Given that porosity is in actuality a continuum from diffuse- to semi-ring- to ring-porous, and further given that all woods must be forced into one of three character states along this continuum, it may well be critical to test explicitly whether deeper-level classifiers are positively or negatively impacted by incorporating real-world (vs. idealized) variability, given the comparative paucity of reference specimens available in wood identification research, broadly. We are far from a world in which wood anatomy datasets are defined by i images of c classes, where i and c are large – that is to say, ImageNet for wood is not likely on the horizon, especially given the quality of some CVWID datasets (Ravindran and Wiedenhoeft 2022). Hence, the ability to train accurate wood anatomical domain classifiers (e.g., the porosity continuum) with modest datasets can be beneficial for constructing highly skilled, cascaded CVWID models for large label spaces.

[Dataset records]
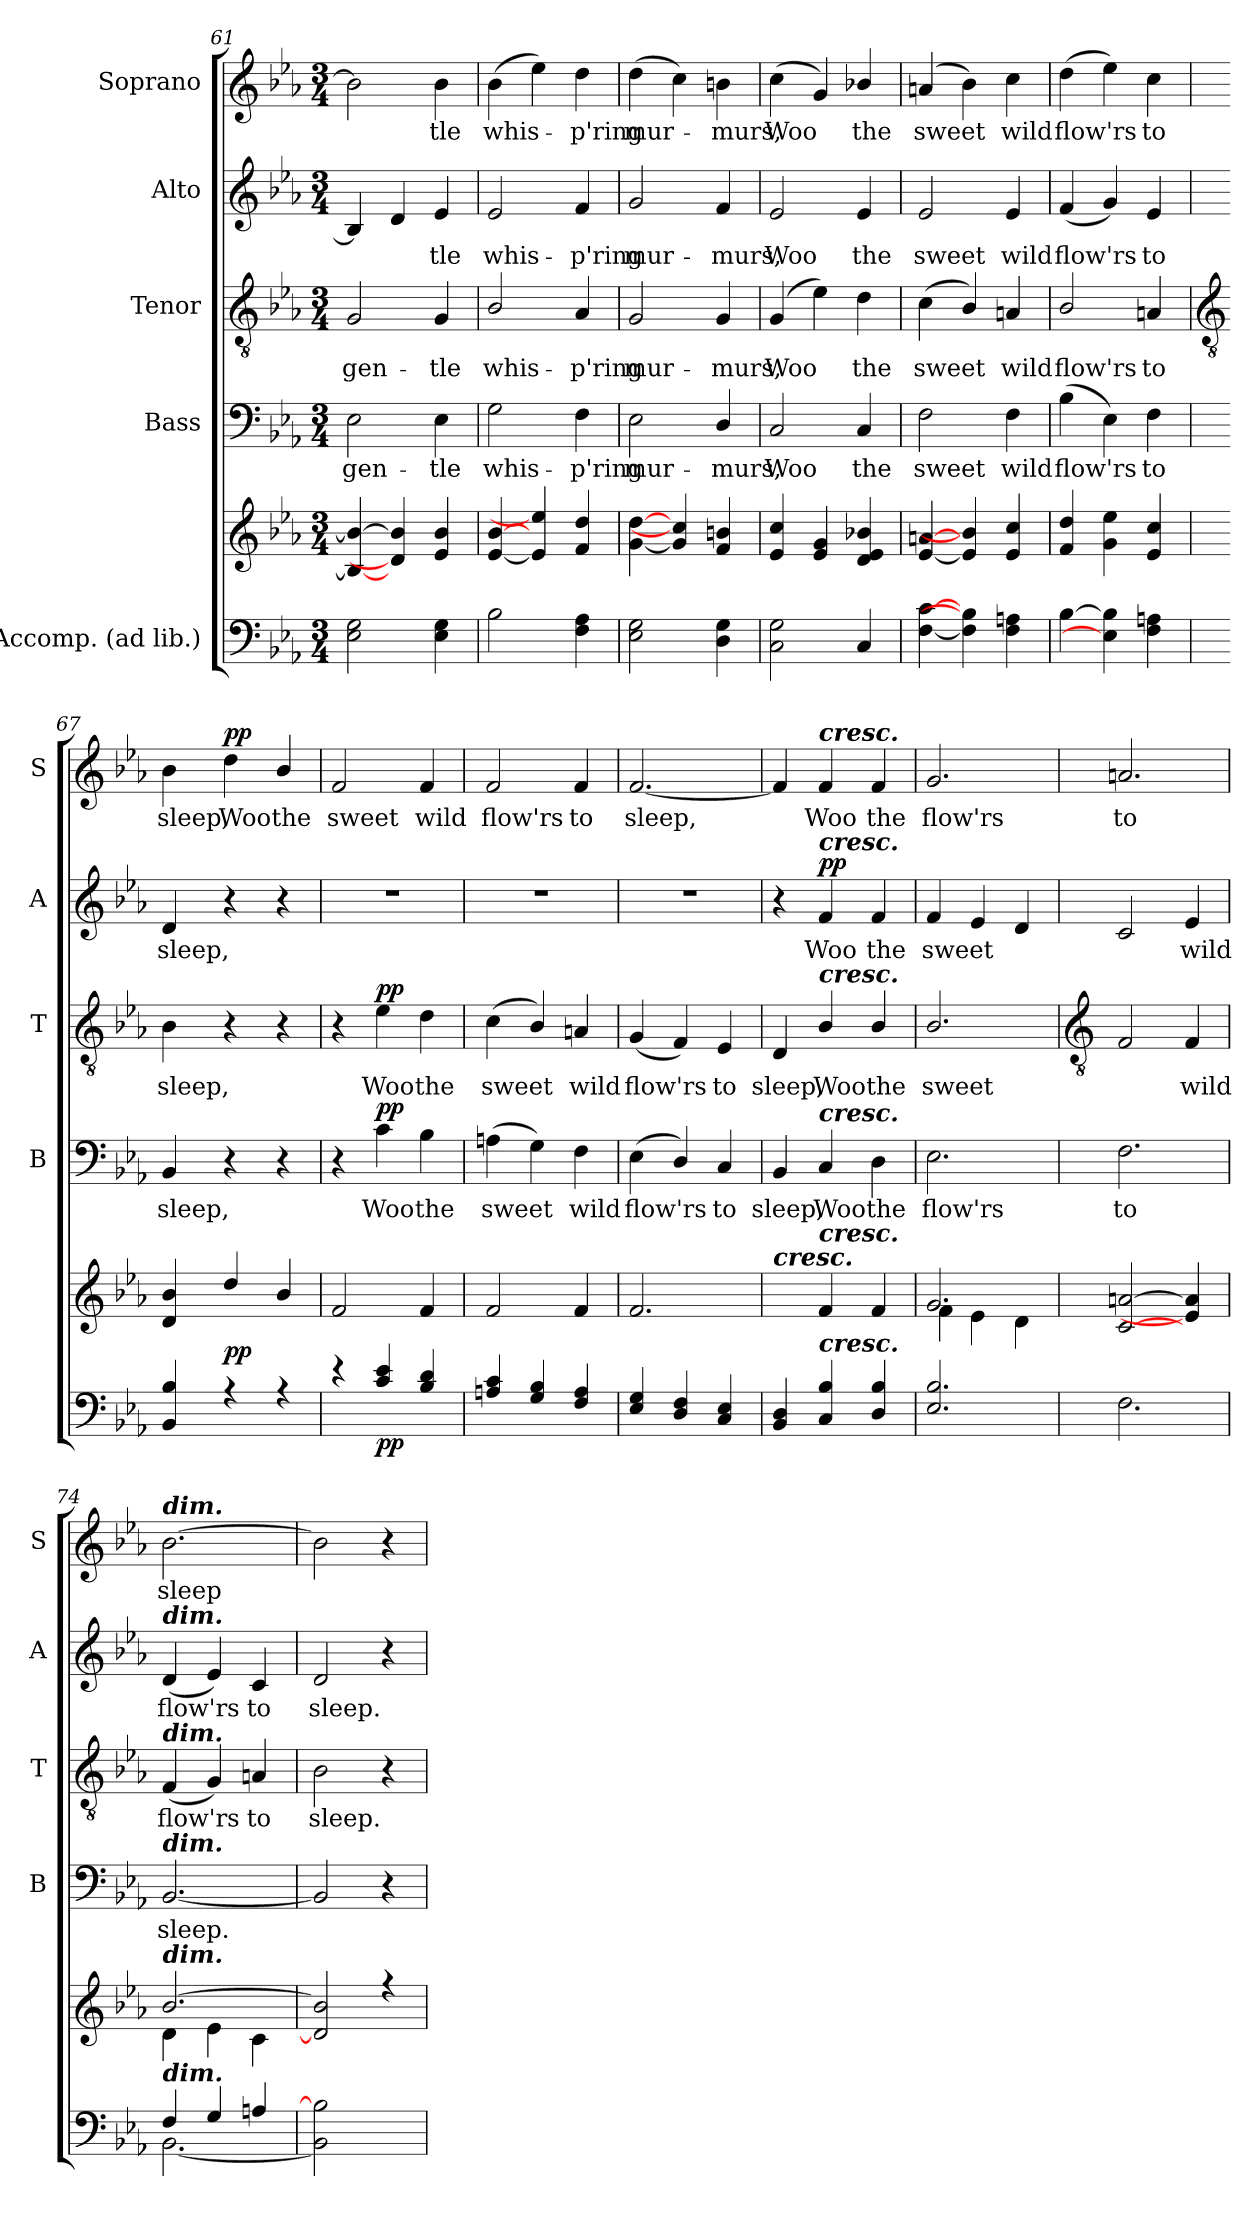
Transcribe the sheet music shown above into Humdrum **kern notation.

**kern	**kern	**dynam	**kern	**text	**dynam	**kern	**text	**dynam	**kern	**text	**dynam	**kern	**text	**dynam
*part5	*part5	*part5	*part4	*part4	*part4	*part3	*part3	*part3	*part2	*part2	*part2	*part1	*part1	*part1
*staff6	*staff5	*staff5/6	*staff4	*staff4	*staff4	*staff3	*staff3	*staff3	*staff2	*staff2	*staff2	*staff1	*staff1	*staff1
*I"Accomp. (ad lib.)	*	*	*I"Bass	*	*	*I"Tenor	*	*	*I"Alto	*	*	*I"Soprano	*	*
*	*	*	*I'B	*	*	*I'T	*	*	*I'A	*	*	*I'S	*	*
*clefF4	*clefG2	*	*clefF4	*	*	*clefGv2	*	*	*clefG2	*	*	*clefG2	*	*
*k[b-e-a-]	*k[b-e-a-]	*	*k[b-e-a-]	*	*	*k[b-e-a-]	*	*	*k[b-e-a-]	*	*	*k[b-e-a-]	*	*
*E-:	*E-:	*	*E-:	*	*	*E-:	*	*	*E-:	*	*	*E-:	*	*
*M3/4	*M3/4	*	*M3/4	*	*	*M3/4	*	*	*M3/4	*	*	*M3/4	*	*
=61	=61	=61	=61	=61	=61	=61	=61	=61	=61	=61	=61	=61	=61	=61
!	!	!	!	!LO:LY:b	!	!	!LO:LY:b	!	!	!	!	!	!	!
2E- 2G	4B-_ 4b-_	.	2E-	gen-	.	2G	gen-	.	4B-]	.	.	2b-]	.	.
.	4d] 4b-]	.	.	.	.	.	.	.	4d	.	.	.	.	.
!	!	!	!	!LO:LY:b	!	!	!LO:LY:b	!	!	!LO:LY:b	!	!	!LO:LY:b	!
4E- 4G	4e- 4b-	.	4E-	-tle	.	4G	-tle	.	4e-	tle	.	4b-	tle	.
=62	=62	=62	=62	=62	=62	=62	=62	=62	=62	=62	=62	=62	=62	=62
!	!	!	!	!LO:LY:b	!	!	!LO:LY:b	!	!	!LO:LY:b	!	!	!LO:LY:b	!
2B-	[4e- [4b-	.	2G	whis-	.	2B-/	whis-	.	2e-	whis-	.	(>4b-	whis-	.
.	4e-] 4ee-]	.	.	.	.	.	.	.	.	.	.	4ee-)	.	.
!	!	!	!	!LO:LY:b	!	!	!LO:LY:b	!	!	!LO:LY:b	!	!	!LO:LY:b	!
4F 4A-	4f 4dd	.	4F	-p'ring	.	4A-	-p'ring	.	4f	-p'ring	.	4dd	p'ring	.
=63	=63	=63	=63	=63	=63	=63	=63	=63	=63	=63	=63	=63	=63	=63
!	!	!	!	!LO:LY:b	!	!	!LO:LY:b	!	!	!LO:LY:b	!	!	!LO:LY:b	!
2E- 2G	[4g [4dd	.	2E-	mur-	.	2G	mur-	.	2g	mur-	.	(>4dd	mur-	.
.	4g] 4cc]	.	.	.	.	.	.	.	.	.	.	4cc)	.	.
!	!	!	!	!LO:LY:b	!	!	!LO:LY:b	!	!	!LO:LY:b	!	!	!LO:LY:b	!
4D 4G	4f 4bn	.	4D/	-murs,	.	4G	-murs,	.	4f	-murs,	.	4bn	murs,	.
=64	=64	=64	=64	=64	=64	=64	=64	=64	=64	=64	=64	=64	=64	=64
!	!	!	!	!LO:LY:b	!	!	!LO:LY:b	!	!	!LO:LY:b	!	!	!LO:LY:b	!
2C 2G	4e- 4cc	.	2C	Woo	.	(4G	Woo	.	2e-	Woo	.	(<4cc	Woo	.
.	4e- 4g	.	.	.	.	4e-)	.	.	.	.	.	4g)	.	.
!	!	!	!	!LO:LY:b	!	!	!LO:LY:b	!	!	!LO:LY:b	!	!	!LO:LY:b	!
4C	4d 4e- 4b-X	.	4C	the	.	4d	the	.	4e-	the	.	4b-X/	the	.
=65	=65	=65	=65	=65	=65	=65	=65	=65	=65	=65	=65	=65	=65	=65
!	!	!	!	!LO:LY:b	!	!	!LO:LY:b	!	!	!LO:LY:b	!	!	!LO:LY:b	!
[4F [4c	[4e- [4an	.	2F	sweet	.	(<4c	sweet	.	2e-	sweet	.	(<4an	sweet	.
4F] 4B-]	4e-] 4b-]	.	.	.	.	4B-/)	.	.	.	.	.	4b-)	.	.
!	!	!	!	!LO:LY:b	!	!	!LO:LY:b	!	!	!LO:LY:b	!	!	!LO:LY:b	!
4F 4An	4e- 4cc	.	4F	wild	.	4An	wild	.	4e-	wild	.	4cc	wild	.
=66	=66	=66	=66	=66	=66	=66	=66	=66	=66	=66	=66	=66	=66	=66
!	!	!	!	!LO:LY:b	!	!	!LO:LY:b	!	!	!LO:LY:b	!	!	!LO:LY:b	!
[4B-	4f 4dd	.	(>4B-	flow'rs	.	2B-/	flow'rs	.	(<4f	flow'rs	.	(>4dd	flow'rs	.
4E-] 4B-]	4g 4ee-	.	4E-)	.	.	.	.	.	4g)	.	.	4ee-)	.	.
!	!	!	!	!LO:LY:b	!	!	!LO:LY:b	!	!	!LO:LY:b	!	!	!LO:LY:b	!
4F 4An	4e- 4cc	.	4F	to	.	4An	to	.	4e-	to	.	4cc	to	.
!!LO:LB:g=z
=67	=67	=67	=67	=67	=67	=67	=67	=67	=67	=67	=67	=67	=67	=67
*	*	*	*	*	*	*clefGv2	*	*	*	*	*	*	*	*
*^	*	*	*	*	*	*	*	*	*	*	*	*	*	*
!	!LO:N:vis=1	!	!	!	!LO:LY:b	!	!	!LO:LY:b	!	!	!LO:LY:b	!	!	!LO:LY:b	!
*	*	*^	*	*	*	*	*	*	*	*	*	*	*	*	*
4BB- 4B-	2.ryy	4d 4b-	2.ryy	.	4BB-	sleep,	.	4B-	sleep,	.	4d	sleep,	.	4b-	sleep,	.
!	!	!	!	!LO:DY:b	!	!	!	!	!	!	!	!	!	!	!LO:LY:b	!LO:DY:b
4r	.	4dd	.	pp	4r	.	.	4r	.	.	4r	.	.	4dd	Woo	pp
!	!	!	!	!	!	!	!	!	!	!	!	!	!	!	!LO:LY:b	!
4r	.	4b-/	.	.	4r	.	.	4r	.	.	4r	.	.	4b-/	the	.
=68	=68	=68	=68	=68	=68	=68	=68	=68	=68	=68	=68	=68	=68	=68	=68	=68
!	!LO:N:vis=1	!	!	!	!	!	!	!	!	!	!LO:N:vis=1	!	!	!	!LO:LY:b	!
4r	2.ryy	2f	2.ryy	.	4r	.	.	4r	.	.	2.r	.	.	2f	sweet	.
!	!	!	!	!LO:DY:b=2	!	!LO:LY:b	!LO:DY:b	!	!LO:LY:b	!LO:DY:b	!	!	!	!	!	!
4c 4e-	.	.	.	pp	4c	Woo	pp	4e-	Woo	pp	.	.	.	.	.	.
!	!	!	!	!	!	!LO:LY:b	!	!	!LO:LY:b	!	!	!	!	!	!LO:LY:b	!
4B- 4d	.	4f	.	.	4B-	the	.	4d	the	.	.	.	.	4f	wild	.
=69	=69	=69	=69	=69	=69	=69	=69	=69	=69	=69	=69	=69	=69	=69	=69	=69
!	!LO:N:vis=1	!	!	!	!	!LO:LY:b	!	!	!LO:LY:b	!	!LO:N:vis=1	!	!	!	!LO:LY:b	!
4An 4c	2.ryy	2f	2.ryy	.	(>4An	sweet	.	(<4c	sweet	.	2.r	.	.	2f	flow'rs	.
4G 4B-	.	.	.	.	4G)	.	.	4B-/)	.	.	.	.	.	.	.	.
!	!	!	!	!	!	!LO:LY:b	!	!	!LO:LY:b	!	!	!	!	!	!LO:LY:b	!
4F 4A	.	4f	.	.	4F	wild	.	4An	wild	.	.	.	.	4f	to	.
=70	=70	=70	=70	=70	=70	=70	=70	=70	=70	=70	=70	=70	=70	=70	=70	=70
!	!LO:N:vis=1	!	!	!	!	!LO:LY:b	!	!	!LO:LY:b	!	!LO:N:vis=1	!	!	!	!LO:LY:b	!
4E- 4G	2.ryy	2.f	2.ryy	.	(<4E-	flow'rs	.	(<4G	flow'rs	.	2.r	.	.	[2.f	sleep,	.
4D 4F	.	.	.	.	4D/)	.	.	4F)	.	.	.	.	.	.	.	.
!	!	!	!	!	!	!LO:LY:b	!	!	!LO:LY:b	!	!	!	!	!	!	!
4C 4E-	.	.	.	.	4C	to	.	4E-	to	.	.	.	.	.	.	.
=71	=71	=71	=71	=71	=71	=71	=71	=71	=71	=71	=71	=71	=71	=71	=71	=71
!	!	!LO:TX:a:Bi:t=cresc.	!	!	!	!	!	!	!	!	!	!	!	!	!	!
!	!LO:N:vis=1	!	!	!	!	!LO:LY:b	!	!	!LO:LY:b	!	!	!	!	!	!	!
4BB- 4D	2.ryy	4ryy	2.ryy	.	4BB-	sleep,	.	4D	sleep,	.	4r	.	.	4f]	.	.
!	!	!	!	!	!	!	!	!	!	!	!	!	!	!LO:TX:a:Bi:t=cresc.	!	!
!	!	!	!	!	!	!	!	!	!	!	!LO:TX:a:Bi:t=cresc.	!	!	!	!	!
!	!	!	!	!	!	!	!	!LO:TX:a:Bi:t=cresc.	!	!	!	!	!	!	!	!
!	!	!	!	!	!LO:TX:a:Bi:t=cresc.	!	!	!	!	!	!	!	!	!	!	!
!	!	!LO:TX:a:Bi:t=cresc.	!	!	!	!	!	!	!	!	!	!	!	!	!	!
!LO:TX:a:Bi:t=cresc.	!	!	!	!	!	!	!	!	!	!	!	!	!	!	!	!
!	!	!	!	!	!	!LO:LY:b	!	!	!LO:LY:b	!	!	!LO:LY:b	!LO:DY:b	!	!LO:LY:b	!
4C 4B-	.	4f	.	.	4C	Woo	.	4B-/	Woo	.	4f	Woo	pp	4f	Woo	.
!	!	!	!	!	!	!LO:LY:b	!	!	!LO:LY:b	!	!	!LO:LY:b	!	!	!LO:LY:b	!
4D 4B-	.	4f	.	.	4D	the	.	4B-/	the	.	4f	the	.	4f	the	.
=72	=72	=72	=72	=72	=72	=72	=72	=72	=72	=72	=72	=72	=72	=72	=72	=72
!	!LO:N:vis=1	!	!	!	!	!LO:LY:b	!	!	!LO:LY:b	!	!	!LO:LY:b	!	!	!LO:LY:b	!
2.E- 2.B-	2.ryy	2.g	4f\	.	2.E-	flow'rs	.	2.B-/	sweet	.	4f	sweet	.	2.g	flow'rs	.
.	.	.	4e-\	.	.	.	.	.	.	.	4e-	.	.	.	.	.
.	.	.	4d\	.	.	.	.	.	.	.	4d	.	.	.	.	.
!!LO:LB:g=z
=73	=73	=73	=73	=73	=73	=73	=73	=73	=73	=73	=73	=73	=73	=73	=73	=73
*	*	*	*	*	*	*	*	*clefGv2	*	*	*	*	*	*	*	*
!	!	!	!	!	!	!LO:LY:b	!	!	!	!	!	!	!	!	!LO:LY:b	!
2.ryy	2.F\	[2c/ [2an/	2.ryy	.	2.F	to	.	2F	.	.	2c	.	.	2.an	to	.
!	!	!	!	!	!	!	!	!	!LO:LY:b	!	!	!LO:LY:b	!	!	!	!
.	.	4e-/] 4a/]	.	.	.	.	.	4F	wild	.	4e-	wild	.	.	.	.
=74	=74	=74	=74	=74	=74	=74	=74	=74	=74	=74	=74	=74	=74	=74	=74	=74
!	!	!	!	!	!	!	!	!	!	!	!	!	!	!LO:TX:a:Bi:t=dim.	!	!
!	!	!	!	!	!	!	!	!	!	!	!LO:TX:a:Bi:t=dim.	!	!	!	!	!
!	!	!	!	!	!	!	!	!LO:TX:a:Bi:t=dim.	!	!	!	!	!	!	!	!
!	!	!	!	!	!LO:TX:a:Bi:t=dim.	!	!	!	!	!	!	!	!	!	!	!
!	!	!LO:TX:a:Bi:t=dim.	!	!	!	!	!	!	!	!	!	!	!	!	!	!
!LO:TX:a:Bi:t=dim.	!	!	!	!	!	!	!	!	!	!	!	!	!	!	!	!
!	!	!	!	!	!	!LO:LY:b	!	!	!LO:LY:b	!	!	!LO:LY:b	!	!	!LO:LY:b	!
4F/	[2.BB-\	[2.b-/	4d\	.	[2.BB-	sleep.	.	(<4F	flow'rs	.	(<4d	flow'rs	.	[2.b-	sleep	.
4G/	.	.	4e-\	.	.	.	.	4G)	.	.	4e-)	.	.	.	.	.
!	!	!	!	!	!	!	!	!	!LO:LY:b	!	!	!LO:LY:b	!	!	!	!
4An/	.	.	4c\	.	.	.	.	4An	to	.	4c	to	.	.	.	.
=75	=75	=75	=75	=75	=75	=75	=75	=75	=75	=75	=75	=75	=75	=75	=75	=75
!	!	!	!	!	!	!	!	!	!LO:LY:b	!	!	!LO:LY:b	!	!	!	!
2.ryy	2BB-\] 2B-\]	2d/] 2b-/]	2.ryy	.	2BB-]	.	.	2B-	sleep.	.	2d	sleep.	.	2b-]	.	.
.	4ryy	4r	.	.	4r	.	.	4r	.	.	4r	.	.	4r	.	.
*v	*v	*	*	*	*	*	*	*	*	*	*	*	*	*	*	*
*	*v	*v	*	*	*	*	*	*	*	*	*	*	*	*	*
=	=	=	=	=	=	=	=	=	=	=	=	=	=	=
*-	*-	*-	*-	*-	*-	*-	*-	*-	*-	*-	*-	*-	*-	*-
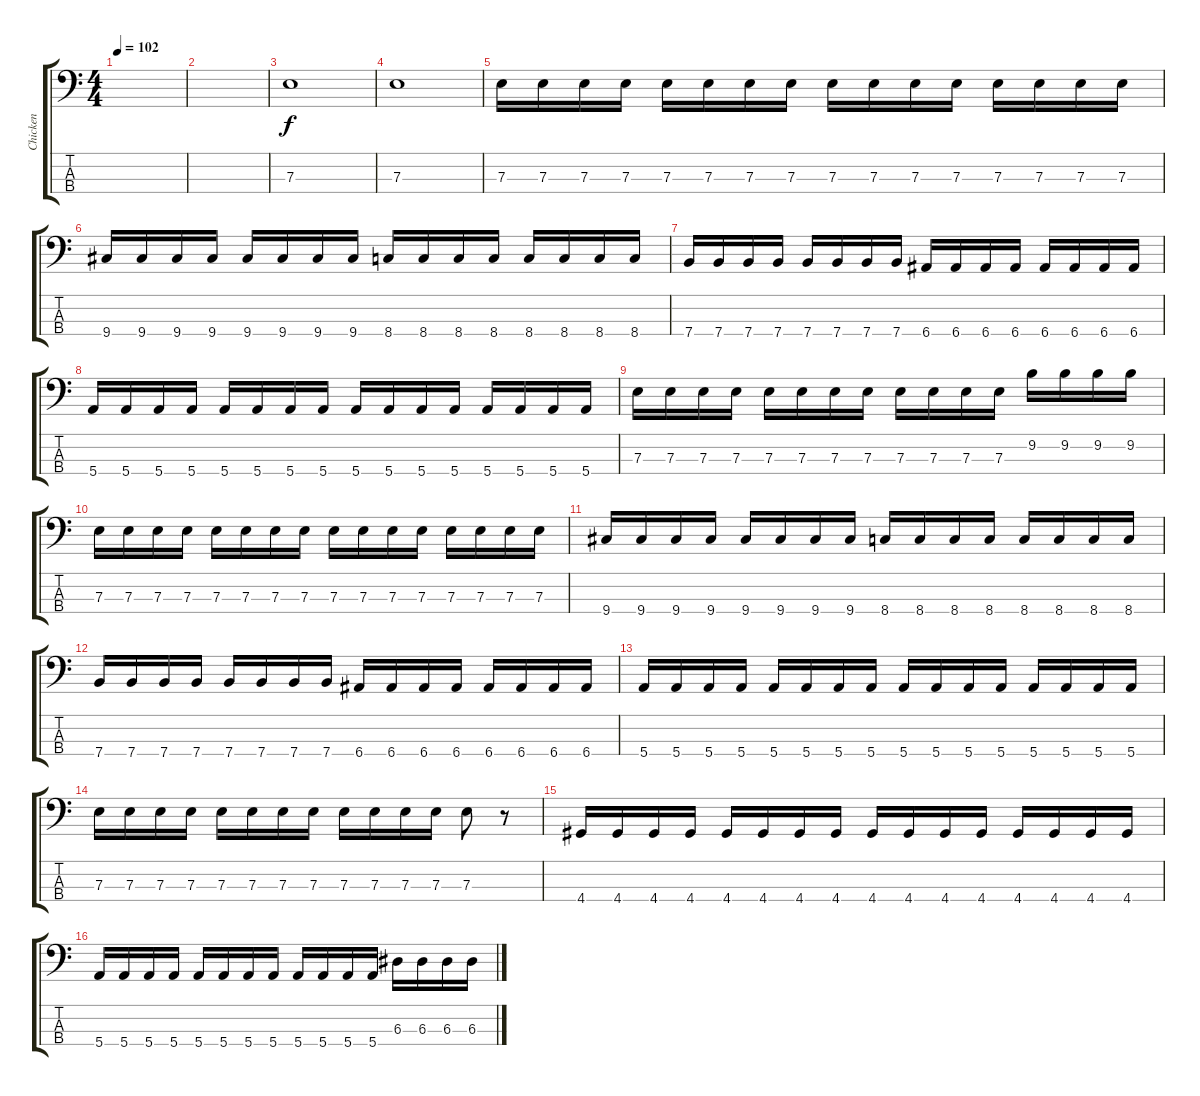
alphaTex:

\track ("Chicken" "Chicken") {instrument electricbasspick}
\staff {score tabs}
\tuning (G2 D2 A1 E1) {hide}
\ts (4 4)
\tempo 102
\clef f4
\ks c
|
|
7.3.1 |
7.3.1 |
7.3.16 7.3.16 7.3.16 7.3.16 7.3.16 7.3.16 7.3.16 7.3.16 7.3.16 7.3.16 7.3.16 7.3.16 7.3.16 7.3.16 7.3.16 7.3.16 |
9.4.16 9.4.16 9.4.16 9.4.16 9.4.16 9.4.16 9.4.16 9.4.16 8.4.16 8.4.16 8.4.16 8.4.16 8.4.16 8.4.16 8.4.16 8.4.16 |
7.4.16 7.4.16 7.4.16 7.4.16 7.4.16 7.4.16 7.4.16 7.4.16 6.4.16 6.4.16 6.4.16 6.4.16 6.4.16 6.4.16 6.4.16 6.4.16 |
5.4.16 5.4.16 5.4.16 5.4.16 5.4.16 5.4.16 5.4.16 5.4.16 5.4.16 5.4.16 5.4.16 5.4.16 5.4.16 5.4.16 5.4.16 5.4.16 |
7.3.16 7.3.16 7.3.16 7.3.16 7.3.16 7.3.16 7.3.16 7.3.16 7.3.16 7.3.16 7.3.16 7.3.16 9.2.16 9.2.16 9.2.16 9.2.16 |
7.3.16 7.3.16 7.3.16 7.3.16 7.3.16 7.3.16 7.3.16 7.3.16 7.3.16 7.3.16 7.3.16 7.3.16 7.3.16 7.3.16 7.3.16 7.3.16 |
9.4.16 9.4.16 9.4.16 9.4.16 9.4.16 9.4.16 9.4.16 9.4.16 8.4.16 8.4.16 8.4.16 8.4.16 8.4.16 8.4.16 8.4.16 8.4.16 |
7.4.16 7.4.16 7.4.16 7.4.16 7.4.16 7.4.16 7.4.16 7.4.16 6.4.16 6.4.16 6.4.16 6.4.16 6.4.16 6.4.16 6.4.16 6.4.16 |
5.4.16 5.4.16 5.4.16 5.4.16 5.4.16 5.4.16 5.4.16 5.4.16 5.4.16 5.4.16 5.4.16 5.4.16 5.4.16 5.4.16 5.4.16 5.4.16 |
7.3.16 7.3.16 7.3.16 7.3.16 7.3.16 7.3.16 7.3.16 7.3.16 7.3.16 7.3.16 7.3.16 7.3.16 7.3.8 r.8 |
4.4.16 4.4.16 4.4.16 4.4.16 4.4.16 4.4.16 4.4.16 4.4.16 4.4.16 4.4.16 4.4.16 4.4.16 4.4.16 4.4.16 4.4.16 4.4.16 |
5.4.16 5.4.16 5.4.16 5.4.16 5.4.16 5.4.16 5.4.16 5.4.16 5.4.16 5.4.16 5.4.16 5.4.16 6.3.16 6.3.16 6.3.16 6.3.16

[Written tasks]
• 1. Answer these questions from the passage on wood porosity classification:
(a) What three character states does porosity span along its continuum?
(b) What does the passage say is not likely on the horizon?
(c) What example of a wood anatomical domain classifier does it give?
• 2. For each statement, say whether the passage on wood porosity classification supports it (yes or no), and quote the words that decide it.
(a) Reference specimens are plentiful in wood identification research.
(b) The passage cites Ravindran and Wiedenhoeft 2022 about the quality of some CVWID datasets.
(c) Training accurate wood anatomical domain classifiers requires large datasets.
• 3. Write the next part of the passage on wood porosity classification, picking up after its final sentence.

[Set of answers]
• 1.
(a) Diffuse-porous, semi-ring-porous and ring-porous.
(b) ImageNet for wood.
(c) The porosity continuum.

• 2.
(a) No: "given the comparative paucity of reference specimens available in wood identification research, broadly"
(b) Yes: "especially given the quality of some CVWID datasets (Ravindran and Wiedenhoeft 2022)"
(c) No: "the ability to train accurate wood anatomical domain classifiers (e.g., the porosity continuum) with modest datasets can be beneficial"

• 3.
This work explored the definition of wood porosity in the context of CVWID, as follows:

The root-level 3-class porosity classification model from Owens et al. (2024) was retrained on a smaller, constrained dataset comprised only of taxa that typically exhibit idealized (“textbook”) manifestations of diffuse-, semi-ring-, and ring-porosity. The retrained model was evaluated on independent specimens from taxa that were included in the constrained training dataset (hereafter, “in-model taxa”) and also on a dataset comprised of images from taxa that were excluded from the training dataset due to the strict definition of porosity (hereafter, “out-of-model taxa”). The bi-level porosity-conditioned model scheme of Owens et al. (2024) was revisited by replacing the root-level model with a model trained on a dataset comprising only idealized manifestations of diffuse- semi-ring-, and ring-porosity.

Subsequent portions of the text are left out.